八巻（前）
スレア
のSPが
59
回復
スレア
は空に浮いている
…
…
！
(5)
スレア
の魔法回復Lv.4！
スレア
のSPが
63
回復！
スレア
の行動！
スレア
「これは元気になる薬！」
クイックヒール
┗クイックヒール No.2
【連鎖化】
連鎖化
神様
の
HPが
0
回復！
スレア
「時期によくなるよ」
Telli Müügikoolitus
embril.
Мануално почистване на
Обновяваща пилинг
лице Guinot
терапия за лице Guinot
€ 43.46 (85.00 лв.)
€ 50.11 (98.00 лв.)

==

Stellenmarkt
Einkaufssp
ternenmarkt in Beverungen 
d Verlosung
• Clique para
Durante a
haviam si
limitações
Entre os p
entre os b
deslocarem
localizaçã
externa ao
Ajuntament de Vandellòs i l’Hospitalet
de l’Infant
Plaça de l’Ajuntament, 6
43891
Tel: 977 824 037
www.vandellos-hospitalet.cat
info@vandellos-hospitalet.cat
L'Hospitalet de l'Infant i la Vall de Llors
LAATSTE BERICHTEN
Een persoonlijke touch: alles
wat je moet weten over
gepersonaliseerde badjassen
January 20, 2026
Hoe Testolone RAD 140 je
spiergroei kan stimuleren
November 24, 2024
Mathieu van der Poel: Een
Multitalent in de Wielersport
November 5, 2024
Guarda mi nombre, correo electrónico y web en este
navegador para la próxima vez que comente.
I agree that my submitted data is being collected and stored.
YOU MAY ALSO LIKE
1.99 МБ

**Task objective**
From the material above, retype precisely the lines between the line holding "Обновяваща пилинг" and the line holding "50.11 (98.00 лв.)", inclusive, and nothing beyond them.

**Problem solution**
Обновяваща пилинг
лице Guinot
терапия за лице Guinot
€ 43.46 (85.00 лв.)
€ 50.11 (98.00 лв.)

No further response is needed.